EXTRACTED RECORDS:
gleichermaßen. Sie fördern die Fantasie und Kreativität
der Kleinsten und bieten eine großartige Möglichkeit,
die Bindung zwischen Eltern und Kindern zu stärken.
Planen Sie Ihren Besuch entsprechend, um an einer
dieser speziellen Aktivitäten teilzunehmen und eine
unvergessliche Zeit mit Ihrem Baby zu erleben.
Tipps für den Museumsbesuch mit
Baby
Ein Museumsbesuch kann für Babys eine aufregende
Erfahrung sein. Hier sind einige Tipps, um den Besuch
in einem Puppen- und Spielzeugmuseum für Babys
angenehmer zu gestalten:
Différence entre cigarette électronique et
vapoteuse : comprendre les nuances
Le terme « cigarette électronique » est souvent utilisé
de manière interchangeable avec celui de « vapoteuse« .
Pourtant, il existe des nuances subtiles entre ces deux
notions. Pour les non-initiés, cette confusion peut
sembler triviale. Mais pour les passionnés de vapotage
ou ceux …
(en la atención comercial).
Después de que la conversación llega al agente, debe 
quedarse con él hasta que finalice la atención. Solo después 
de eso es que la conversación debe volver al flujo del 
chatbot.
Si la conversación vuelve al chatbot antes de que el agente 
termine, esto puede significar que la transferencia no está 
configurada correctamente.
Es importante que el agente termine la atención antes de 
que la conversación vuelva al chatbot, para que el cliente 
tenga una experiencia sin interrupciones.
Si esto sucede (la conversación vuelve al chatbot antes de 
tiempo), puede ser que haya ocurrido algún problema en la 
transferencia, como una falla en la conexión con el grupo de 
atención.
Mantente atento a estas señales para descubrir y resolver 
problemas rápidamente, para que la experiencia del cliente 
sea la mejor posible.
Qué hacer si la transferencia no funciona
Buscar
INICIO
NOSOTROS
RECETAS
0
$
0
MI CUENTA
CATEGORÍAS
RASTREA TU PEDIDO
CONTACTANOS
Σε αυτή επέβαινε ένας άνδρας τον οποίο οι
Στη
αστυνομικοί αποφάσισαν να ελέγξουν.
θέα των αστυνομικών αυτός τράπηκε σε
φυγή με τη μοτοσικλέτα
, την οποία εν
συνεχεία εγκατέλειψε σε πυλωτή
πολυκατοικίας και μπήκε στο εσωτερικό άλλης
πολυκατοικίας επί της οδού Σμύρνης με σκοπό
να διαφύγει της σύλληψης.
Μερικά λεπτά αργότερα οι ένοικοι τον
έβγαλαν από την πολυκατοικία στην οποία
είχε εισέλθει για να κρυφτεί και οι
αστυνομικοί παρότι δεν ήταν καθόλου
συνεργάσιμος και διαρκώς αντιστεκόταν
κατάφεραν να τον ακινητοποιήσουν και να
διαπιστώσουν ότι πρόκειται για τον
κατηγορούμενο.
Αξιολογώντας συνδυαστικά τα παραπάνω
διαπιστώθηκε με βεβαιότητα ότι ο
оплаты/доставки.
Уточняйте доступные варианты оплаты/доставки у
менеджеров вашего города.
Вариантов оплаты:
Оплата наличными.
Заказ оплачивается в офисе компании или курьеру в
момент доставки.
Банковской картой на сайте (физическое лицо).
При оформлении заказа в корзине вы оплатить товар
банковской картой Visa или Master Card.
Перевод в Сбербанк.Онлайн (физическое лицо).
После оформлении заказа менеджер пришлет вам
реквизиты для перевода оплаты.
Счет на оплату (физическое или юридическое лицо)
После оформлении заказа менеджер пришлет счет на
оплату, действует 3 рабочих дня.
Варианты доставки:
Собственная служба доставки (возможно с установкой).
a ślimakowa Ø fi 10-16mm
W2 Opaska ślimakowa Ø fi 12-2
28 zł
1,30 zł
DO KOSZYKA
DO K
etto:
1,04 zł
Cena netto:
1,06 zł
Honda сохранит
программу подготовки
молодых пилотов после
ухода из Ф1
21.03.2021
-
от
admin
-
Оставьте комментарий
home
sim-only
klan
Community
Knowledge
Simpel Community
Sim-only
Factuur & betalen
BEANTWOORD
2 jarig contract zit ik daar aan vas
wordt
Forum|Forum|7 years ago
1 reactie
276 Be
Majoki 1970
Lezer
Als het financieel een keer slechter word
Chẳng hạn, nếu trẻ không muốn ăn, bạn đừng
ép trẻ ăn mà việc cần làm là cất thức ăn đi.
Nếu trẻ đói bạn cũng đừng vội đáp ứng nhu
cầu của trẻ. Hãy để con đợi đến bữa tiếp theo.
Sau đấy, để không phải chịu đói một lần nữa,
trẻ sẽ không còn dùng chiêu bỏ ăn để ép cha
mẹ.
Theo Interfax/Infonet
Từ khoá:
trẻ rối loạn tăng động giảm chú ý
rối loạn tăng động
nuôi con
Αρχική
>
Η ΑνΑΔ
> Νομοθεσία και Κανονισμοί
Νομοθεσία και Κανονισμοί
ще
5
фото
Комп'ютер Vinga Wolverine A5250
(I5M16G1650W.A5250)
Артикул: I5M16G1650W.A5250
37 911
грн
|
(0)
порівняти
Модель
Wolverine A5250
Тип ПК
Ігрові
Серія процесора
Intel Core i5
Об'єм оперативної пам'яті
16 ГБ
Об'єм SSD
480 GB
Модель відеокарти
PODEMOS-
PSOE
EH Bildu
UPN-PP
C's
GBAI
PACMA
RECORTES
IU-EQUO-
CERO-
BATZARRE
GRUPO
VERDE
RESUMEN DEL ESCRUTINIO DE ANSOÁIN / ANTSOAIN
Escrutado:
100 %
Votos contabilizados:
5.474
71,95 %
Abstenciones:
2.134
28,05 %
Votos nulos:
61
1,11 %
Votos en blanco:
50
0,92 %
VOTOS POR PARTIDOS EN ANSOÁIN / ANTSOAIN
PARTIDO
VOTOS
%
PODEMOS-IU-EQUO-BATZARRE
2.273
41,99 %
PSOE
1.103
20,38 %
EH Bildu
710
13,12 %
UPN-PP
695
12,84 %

PROBLEM REQUIREMENTS:
Starting at the line above that contains "Mantente atento a", write out each line exactly until the line that contains "διαπιστώσουν ότι πρόκειται για τον" has been written, and stop there.

TASK OUTPUT:
Mantente atento a estas señales para descubrir y resolver 
problemas rápidamente, para que la experiencia del cliente 
sea la mejor posible.
Qué hacer si la transferencia no funciona
Buscar
INICIO
NOSOTROS
RECETAS
0
$
0
MI CUENTA
CATEGORÍAS
RASTREA TU PEDIDO
CONTACTANOS
Σε αυτή επέβαινε ένας άνδρας τον οποίο οι
Στη
αστυνομικοί αποφάσισαν να ελέγξουν.
θέα των αστυνομικών αυτός τράπηκε σε
φυγή με τη μοτοσικλέτα
, την οποία εν
συνεχεία εγκατέλειψε σε πυλωτή
πολυκατοικίας και μπήκε στο εσωτερικό άλλης
πολυκατοικίας επί της οδού Σμύρνης με σκοπό
να διαφύγει της σύλληψης.
Μερικά λεπτά αργότερα οι ένοικοι τον
έβγαλαν από την πολυκατοικία στην οποία
είχε εισέλθει για να κρυφτεί και οι
αστυνομικοί παρότι δεν ήταν καθόλου
συνεργάσιμος και διαρκώς αντιστεκόταν
κατάφεραν να τον ακινητοποιήσουν και να
διαπιστώσουν ότι πρόκειται για τον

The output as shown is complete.